# "We're sorry you didn't win this time around..."



## Dslot (Sep 2, 2007)

Dang! 

Didn't make it home in time to defend my bid on one of the most beautiful HO slotcars ever to burn plastic.

Far better looking than the Aurora version, better looking even than the 1:1 version.

Sigh.

-- D


----------



## Rolls (Jan 1, 2010)

Bummer. I think the closing bid was a pretty good deal, too. Aurora had so many great bodies in that era, but the Cheetah wasn't one of 'em. It certainly didn't do justice to the real car. The Tyco looks good, though.


----------



## Pomfish (Oct 25, 2003)

Why aren't you using Auction Sniper or something equal to it?

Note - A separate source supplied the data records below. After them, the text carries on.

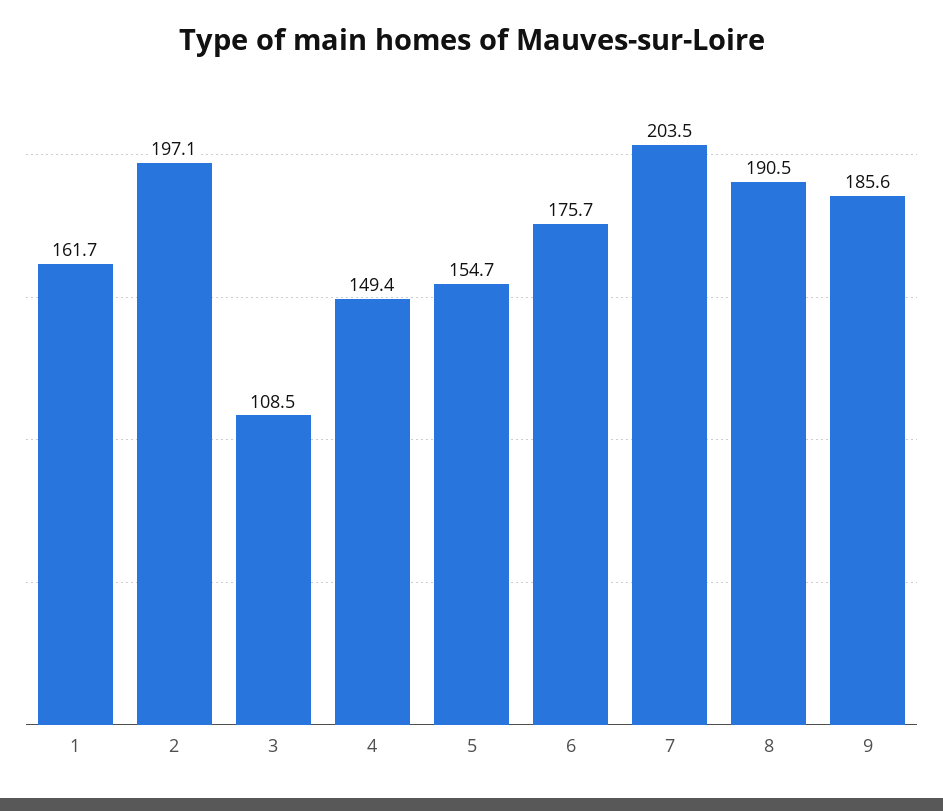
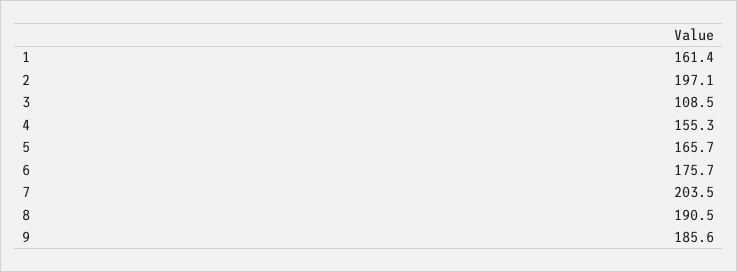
  {
-   "1": 161.7,
+   "1": 161.4,
    "2": 197.1,
    "3": 108.5,
-   "4": 149.4,
+   "4": 155.3,
-   "5": 154.7,
+   "5": 165.7,
    "6": 175.7,
    "7": 203.5,
    "8": 190.5,
    "9": 185.6
  }

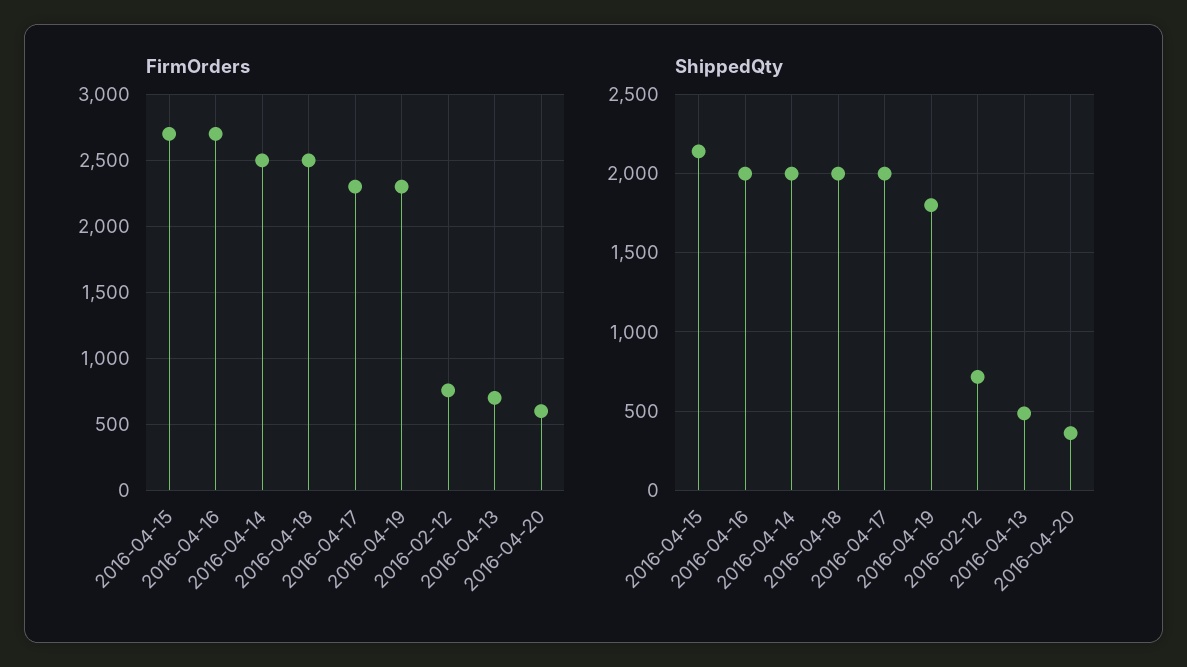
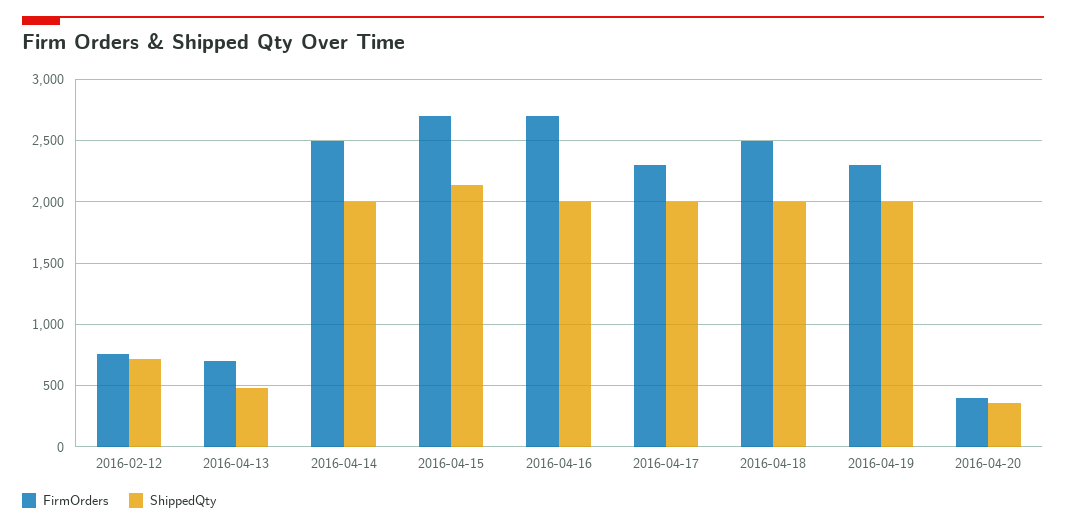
  {
    "FirmOrders": {
      "2016-04-15": 2700,
      "2016-04-16": 2700,
      "2016-04-14": 2500,
      "2016-04-18": 2500,
      "2016-04-17": 2300,
      "2016-04-19": 2300,
      "2016-02-12": 750,
      "2016-04-13": 700,
-     "2016-04-20": 600
+     "2016-04-20": 400
    },
    "ShippedQty": {
      "2016-04-15": 2150,
      "2016-04-16": 2000,
      "2016-04-14": 2000,
      "2016-04-18": 2000,
      "2016-04-17": 2000,
-     "2016-04-19": 1800,
+     "2016-04-19": 2000,
      "2016-02-12": 700,
      "2016-04-13": 500,
      "2016-04-20": 350
    }
  }

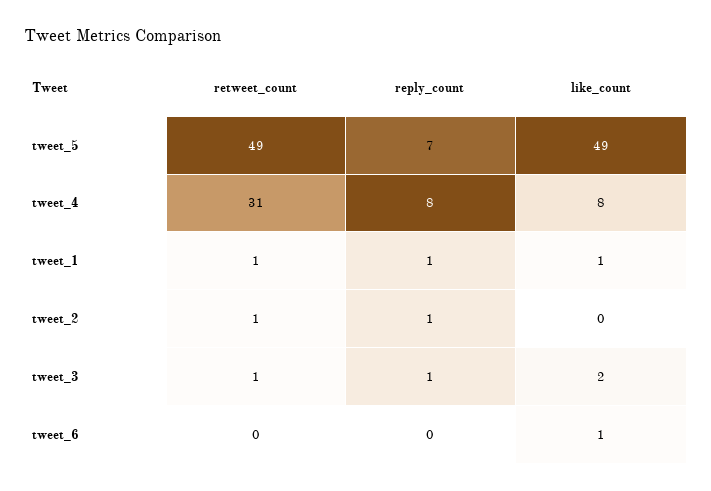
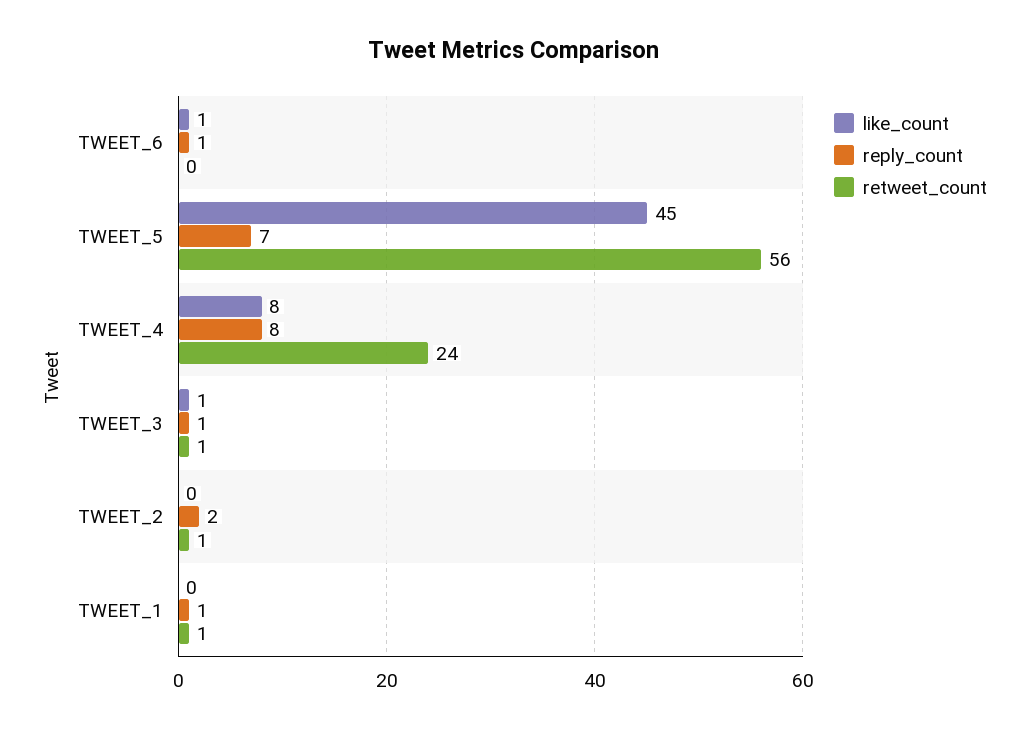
  {
    "retweet_count": {
-     "tweet_5": 49,
+     "tweet_5": 56,
-     "tweet_4": 31,
+     "tweet_4": 24,
      "tweet_1": 1,
      "tweet_2": 1,
      "tweet_3": 1,
      "tweet_6": 0
    },
    "reply_count": {
      "tweet_5": 7,
      "tweet_4": 8,
      "tweet_1": 1,
-     "tweet_2": 1,
+     "tweet_2": 2,
      "tweet_3": 1,
-     "tweet_6": 0
+     "tweet_6": 1
    },
    "like_count": {
-     "tweet_5": 49,
+     "tweet_5": 45,
      "tweet_4": 8,
-     "tweet_1": 1,
+     "tweet_1": 0,
      "tweet_2": 0,
-     "tweet_3": 2,
+     "tweet_3": 1,
      "tweet_6": 1
    }
  }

It is so cheap and you only pay for the service IF you win.
Whoever got the high bid probably used it.
Thanks,
Keith


----------



## SplitPoster (May 16, 2006)

I should never look at pictures of old Tyco slots, especially the Cheetah..... makes me want one! That seems to be a pretty reasonable price, doesn't it?


----------



## bobwoodly (Aug 25, 2008)

I really like Tyco S cars and they are not usually that pricey for the more common ones - xke, stingray, mako shark, cheetah


----------